Document section Start Marker

WUBRG Humans BRW Mardu Pyromancer UW UW "Control" UR Blue Moon
I'd like to see just better permission spells that are fair. Cheating on mana more is not something modern needs in my opinion. Just print counterspell or memory lapse, then see what happens -- measured approach.
I think I'd like memory lapse at this point since it would not be absurdly strong in standard.
I dont think Counters are the issue. We could with the searching/draw/filtering we have now, run a deck with counters always being present in our hands.
The issue is, how do you turn the corner, or fight against the uncounterable, or prevent the ramp to uncounterable, or move forward with your own plan (free counters?) without losing on the spot.
That fundamentally is why Twin was legit, and anything since, is not.
My thought is that a slightly better card advantage spell and a slightly better permission suite would allow you to play worse win conditions, since you could protect them better. So just last one turn longer so Clique+Colonnade (or tarpit, or whatever) can close it out, for example.
And I think that'd be more fun too for control players.
the most likely approach is wotc does nothing directly and tries to slow the format down through other means.
preordain would be a welcomed upgrade, but ive made it known that i think it is an unlikely unban.
portent would be pretty cool, though im not sure how that would make it into the format.
We saw an immediate slow down with Jace/BBE unbanned, and....its just not going to stick.
The most effective way to play the game is as quickly as possible, as consistently as possible, be trying to swing for lethal (since you know, creatures) on Turn 3 or 4 if gold fishing.
Obviously games dont simply end at turn 4, but when your entire reason for existing is to drag out past Turn 4 (hi Jace) you are objectively, playing a weaker strategy.
No, try instead to get 2+ 4/4's into play on Turn 1. Try instead, to have a team of uncounterable, disruptive, self pumping tribal creatures swing lethal on Turn 4, after turning off your interaction.

Document section End Marker
Excerpted records Start Marker

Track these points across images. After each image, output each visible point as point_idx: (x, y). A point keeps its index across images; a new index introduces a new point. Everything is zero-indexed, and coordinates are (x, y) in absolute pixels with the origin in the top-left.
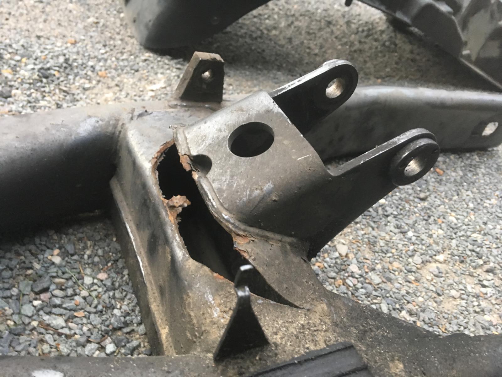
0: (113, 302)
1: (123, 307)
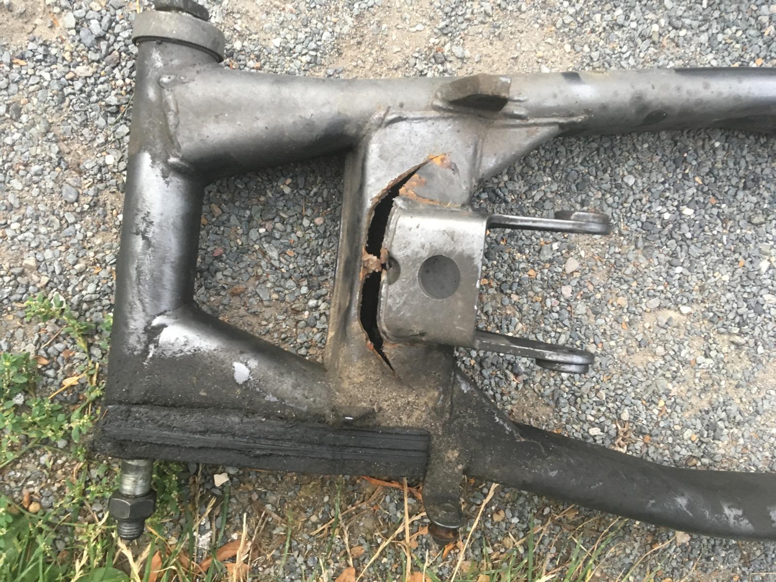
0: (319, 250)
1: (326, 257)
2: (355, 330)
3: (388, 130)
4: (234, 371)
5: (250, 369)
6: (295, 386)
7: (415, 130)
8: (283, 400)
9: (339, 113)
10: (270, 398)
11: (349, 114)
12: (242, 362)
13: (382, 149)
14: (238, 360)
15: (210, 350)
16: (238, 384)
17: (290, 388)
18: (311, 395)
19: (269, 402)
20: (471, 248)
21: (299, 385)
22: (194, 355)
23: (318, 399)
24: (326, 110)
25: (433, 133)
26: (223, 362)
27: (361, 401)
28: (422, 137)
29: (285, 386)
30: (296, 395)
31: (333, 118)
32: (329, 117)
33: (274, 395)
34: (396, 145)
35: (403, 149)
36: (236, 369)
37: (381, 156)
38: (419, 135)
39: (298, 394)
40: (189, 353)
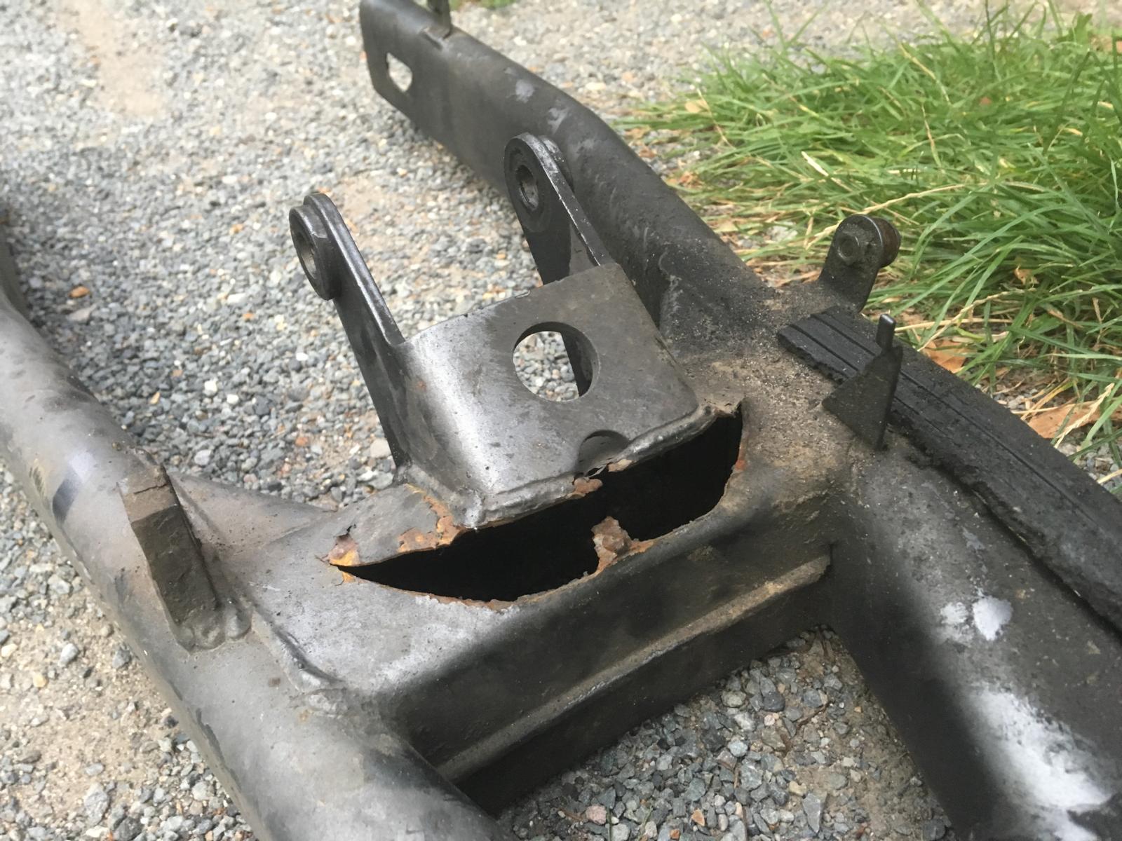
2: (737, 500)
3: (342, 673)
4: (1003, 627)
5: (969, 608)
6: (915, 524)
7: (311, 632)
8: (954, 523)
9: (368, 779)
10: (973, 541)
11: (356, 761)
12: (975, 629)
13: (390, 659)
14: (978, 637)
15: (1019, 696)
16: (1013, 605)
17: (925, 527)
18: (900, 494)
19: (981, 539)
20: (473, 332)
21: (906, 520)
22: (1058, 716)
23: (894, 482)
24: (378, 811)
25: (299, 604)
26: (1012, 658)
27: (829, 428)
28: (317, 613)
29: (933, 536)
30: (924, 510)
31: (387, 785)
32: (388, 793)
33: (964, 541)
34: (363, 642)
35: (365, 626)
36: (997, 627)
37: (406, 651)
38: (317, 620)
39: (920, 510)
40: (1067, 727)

Excerpted records End Marker

> _Work to complete_
(A) In the Modern format discussion, which cards were unbanned when an immediate slowdown was seen?
(B) In the point-tracking entries, update everything from the line containing "2: (355, 330)" down to the line containing "10: (973, 541)" by replacing "(238, 360)" with "(238, 361)", and keep the rest unchanged. Return only those lines, and leave the pictures out.

> _Results_
(A) Jace and BBE.

(B)
2: (355, 330)
3: (388, 130)
4: (234, 371)
5: (250, 369)
6: (295, 386)
7: (415, 130)
8: (283, 400)
9: (339, 113)
10: (270, 398)
11: (349, 114)
12: (242, 362)
13: (382, 149)
14: (238, 361)
15: (210, 350)
16: (238, 384)
17: (290, 388)
18: (311, 395)
19: (269, 402)
20: (471, 248)
21: (299, 385)
22: (194, 355)
23: (318, 399)
24: (326, 110)
25: (433, 133)
26: (223, 362)
27: (361, 401)
28: (422, 137)
29: (285, 386)
30: (296, 395)
31: (333, 118)
32: (329, 117)
33: (274, 395)
34: (396, 145)
35: (403, 149)
36: (236, 369)
37: (381, 156)
38: (419, 135)
39: (298, 394)
40: (189, 353)
2: (737, 500)
3: (342, 673)
4: (1003, 627)
5: (969, 608)
6: (915, 524)
7: (311, 632)
8: (954, 523)
9: (368, 779)
10: (973, 541)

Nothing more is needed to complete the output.